Historically, Australia has grappled with some inconsistency in its authorities as to whether or not claims under mandatory Australian consumer and competition law are arbitrable. Recent decisions, including in Casaceli v Natuzzi SpA1 (Casaceli), and Amcor Packaging (Aust) Pty Ltd v Baulderstone Pty Ltd2 (Amcor) seem to have resoundingly resolved that question in favour of arbitrability. Further, the cases of Casaceli and Amcor provide examples of the Court adopting a practical, pro-arbitration approach to claims by parties seeking to avoid arbitration under the guise of mandatory law.
The Australian Consumer Law
The Australian Consumer Law (ACL) is a single, national, mandatory law for fair trading and consumer protection in Australia and is part of a broader legislative suite which regulates anti-competitive conduct and other trade practices.3 The ACL extends to conduct and places outside Australia. The two provisions of the ACL which are frequently relied upon in commercial litigation are that a person must not, in trade or commerce, engage in conduct that is misleading or deceptive or likely to mislead or deceive,4 or engage in conduct that is unconscionable.5 In certain circumstances, directors of corporate entities in breach of the ACL can be liable for knowing involvement in the contravention.
Arbitrability of the ACL
Historically, there has been some uncertainty as to whether claims brought under a public policy statute such as the ACL should be referred to arbitration when they involve matters of public interest. Since the 1990s, the New South Wales Court of Appeal has accepted that claims brought under the ACL (then the Trade Practices Act 1974 (Cth)) are arbitrable.6 However, in Hi-Fert Pty Ltd v Kiukiang Maritime Carriers Inc (No 5),7 the Full Court of the Federal Court of Australia, narrowly interpreted the scope of an arbitration agreement and found that claims under the TPA were not arbitrable. Some years later, in Comandate Marine Corp v Pan Australia Shipping Pty Ltd8 the Full Federal Court of Australia broadly interpreted the scope of an arbitration agreement, finding it encompassed statutory claims including the TPA and referring the dispute to arbitration accordingly.
Casaceli and Amcor, both recent Federal Court decisions, follow in the vein of the Comandate decision in finding that claims under the ACL are capable of resolution by arbitration. Casaceli concerned the termination of a distribution agreement by an Italian company of its Australian distributor, with the agreement to be governed by Italian substantive law. The distributor claimed, amongst other things, misleading or deceptive conduct and unconscionable conduct against Natuzzi and its directors. Natuzzi applied for a stay of the proceedings in favour of arbitration.9 The Court critically examined the claims made by the distributor parties, rejecting the attempts to "surround their claims with an aura of important public policy issues" in what was otherwise a claim for damages in a commercial dispute between companies.10 The Court opined in relation to claims under the ACL, "it is well settled that such claims are capable of settlement by arbitration".11
The case of Amcor concerned a failed building construction contract. Amcor sought relief for (amongst other things) misleading and deceptive conduct against Baulderstone, and for knowing involvement in the contravention against its executives. The arbitration clause required that "a dispute arising out of or in connection with this Agreement" be referred to arbitration. The Court adopted the reasoning in Comandate, holding the court should construe an arbitration clause liberally a rebuttable presumption that the parties did not intend to have disputes from their transaction heard in two places.12 Amcor's ACL claim fell within that wide scope, and a stay of Amcor's claim in favour of arbitration was granted.

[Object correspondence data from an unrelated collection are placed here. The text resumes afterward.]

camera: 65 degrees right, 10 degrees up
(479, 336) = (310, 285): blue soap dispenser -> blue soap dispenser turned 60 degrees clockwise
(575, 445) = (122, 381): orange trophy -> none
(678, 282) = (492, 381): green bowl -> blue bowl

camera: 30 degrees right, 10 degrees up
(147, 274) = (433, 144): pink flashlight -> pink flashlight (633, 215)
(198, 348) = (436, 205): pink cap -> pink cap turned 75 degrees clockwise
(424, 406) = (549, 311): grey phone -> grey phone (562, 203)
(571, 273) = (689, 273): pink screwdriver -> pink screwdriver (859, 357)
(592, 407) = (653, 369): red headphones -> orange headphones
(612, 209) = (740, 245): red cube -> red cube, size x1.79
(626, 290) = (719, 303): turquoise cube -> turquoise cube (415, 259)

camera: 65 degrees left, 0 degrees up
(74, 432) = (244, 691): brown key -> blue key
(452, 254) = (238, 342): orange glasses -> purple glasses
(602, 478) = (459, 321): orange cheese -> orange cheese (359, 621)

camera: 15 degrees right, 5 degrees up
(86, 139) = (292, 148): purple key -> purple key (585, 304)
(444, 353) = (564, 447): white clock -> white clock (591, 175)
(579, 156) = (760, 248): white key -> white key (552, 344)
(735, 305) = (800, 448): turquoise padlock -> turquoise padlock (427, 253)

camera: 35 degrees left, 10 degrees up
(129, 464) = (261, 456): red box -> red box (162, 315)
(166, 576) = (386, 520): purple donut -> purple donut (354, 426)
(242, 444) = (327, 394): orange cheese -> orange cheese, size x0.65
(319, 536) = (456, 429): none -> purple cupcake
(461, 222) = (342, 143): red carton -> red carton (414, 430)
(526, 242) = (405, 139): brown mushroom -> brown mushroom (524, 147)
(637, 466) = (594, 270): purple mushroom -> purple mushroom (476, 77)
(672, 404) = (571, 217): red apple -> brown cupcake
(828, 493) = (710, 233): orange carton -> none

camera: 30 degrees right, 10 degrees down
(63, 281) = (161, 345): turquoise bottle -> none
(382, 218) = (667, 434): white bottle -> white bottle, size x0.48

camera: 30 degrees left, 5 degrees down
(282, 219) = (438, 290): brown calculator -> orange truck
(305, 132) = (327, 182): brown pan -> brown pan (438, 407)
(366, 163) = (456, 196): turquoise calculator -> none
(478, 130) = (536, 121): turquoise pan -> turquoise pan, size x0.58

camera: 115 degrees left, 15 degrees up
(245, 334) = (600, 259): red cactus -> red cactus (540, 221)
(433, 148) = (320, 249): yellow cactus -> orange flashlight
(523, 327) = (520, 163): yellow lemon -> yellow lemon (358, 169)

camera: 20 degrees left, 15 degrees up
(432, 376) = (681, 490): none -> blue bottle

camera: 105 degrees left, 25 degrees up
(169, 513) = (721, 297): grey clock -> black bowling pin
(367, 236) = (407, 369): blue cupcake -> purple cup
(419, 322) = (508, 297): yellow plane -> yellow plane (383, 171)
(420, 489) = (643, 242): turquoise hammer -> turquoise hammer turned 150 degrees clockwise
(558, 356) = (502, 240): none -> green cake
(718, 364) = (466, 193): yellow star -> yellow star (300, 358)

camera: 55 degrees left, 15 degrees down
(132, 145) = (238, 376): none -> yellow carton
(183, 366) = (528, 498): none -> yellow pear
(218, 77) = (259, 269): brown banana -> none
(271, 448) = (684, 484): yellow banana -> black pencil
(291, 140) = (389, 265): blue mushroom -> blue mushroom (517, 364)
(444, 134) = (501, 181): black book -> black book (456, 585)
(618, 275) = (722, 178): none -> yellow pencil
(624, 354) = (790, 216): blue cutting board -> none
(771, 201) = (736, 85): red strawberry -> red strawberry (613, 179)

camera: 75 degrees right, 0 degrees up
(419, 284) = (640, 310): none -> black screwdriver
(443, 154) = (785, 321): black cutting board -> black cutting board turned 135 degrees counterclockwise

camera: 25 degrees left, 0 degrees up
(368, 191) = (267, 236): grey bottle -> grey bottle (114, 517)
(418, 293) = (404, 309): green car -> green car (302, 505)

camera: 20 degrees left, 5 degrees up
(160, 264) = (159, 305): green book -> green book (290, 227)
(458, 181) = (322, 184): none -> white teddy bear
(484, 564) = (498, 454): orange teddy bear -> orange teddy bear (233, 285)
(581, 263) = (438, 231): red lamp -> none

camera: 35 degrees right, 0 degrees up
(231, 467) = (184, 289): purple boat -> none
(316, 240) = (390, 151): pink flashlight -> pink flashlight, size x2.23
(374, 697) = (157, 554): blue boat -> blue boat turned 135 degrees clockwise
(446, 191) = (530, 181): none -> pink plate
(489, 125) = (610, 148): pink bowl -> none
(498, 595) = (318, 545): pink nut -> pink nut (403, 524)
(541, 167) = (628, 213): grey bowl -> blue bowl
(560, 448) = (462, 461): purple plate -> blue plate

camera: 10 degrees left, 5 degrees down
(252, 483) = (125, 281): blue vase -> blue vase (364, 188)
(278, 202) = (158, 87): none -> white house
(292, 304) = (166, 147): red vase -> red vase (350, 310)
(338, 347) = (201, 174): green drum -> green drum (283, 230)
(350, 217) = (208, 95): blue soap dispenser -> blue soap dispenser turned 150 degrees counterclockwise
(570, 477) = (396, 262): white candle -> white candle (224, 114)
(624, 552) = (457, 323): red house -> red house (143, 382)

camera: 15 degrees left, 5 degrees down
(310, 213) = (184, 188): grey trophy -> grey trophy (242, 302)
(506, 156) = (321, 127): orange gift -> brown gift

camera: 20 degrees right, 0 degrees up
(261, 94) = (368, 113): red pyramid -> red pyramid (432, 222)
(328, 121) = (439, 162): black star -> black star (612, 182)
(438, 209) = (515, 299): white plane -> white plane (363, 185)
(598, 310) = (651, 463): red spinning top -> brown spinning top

Ancillary claims under the ACL
In both Casaceli and Amcor, the party invoking the ACL also made claims against non-parties to the contract, either as independent wrongdoers or for knowing involvement in the alleged misleading or deceptive conduct. In Casaceli, the distributor argued the directors of Natuzzi were necessary and proper parties to any proceeding. In a very practical response, the Court exercised its discretion to stay the proceedings against the directors, pending the resolution of what it considered to be the "principal" arbitral proceeding between the counterparties, so as to avoid separate but overlapping arbitral and curial proceedings.13 The same approach was taken in Amcor, where Justice Marshall commended it as practical and appropriate, and stayed the claims for knowing involvement against the directors.14
Casaceli and Amcor each demonstrate a more nuanced and practical approach to the treatment of mandatory law in arbitral proceedings. It is most welcome in so far as it gives effect to the bargain reasonably struck by parties to commercial arbitration agreements.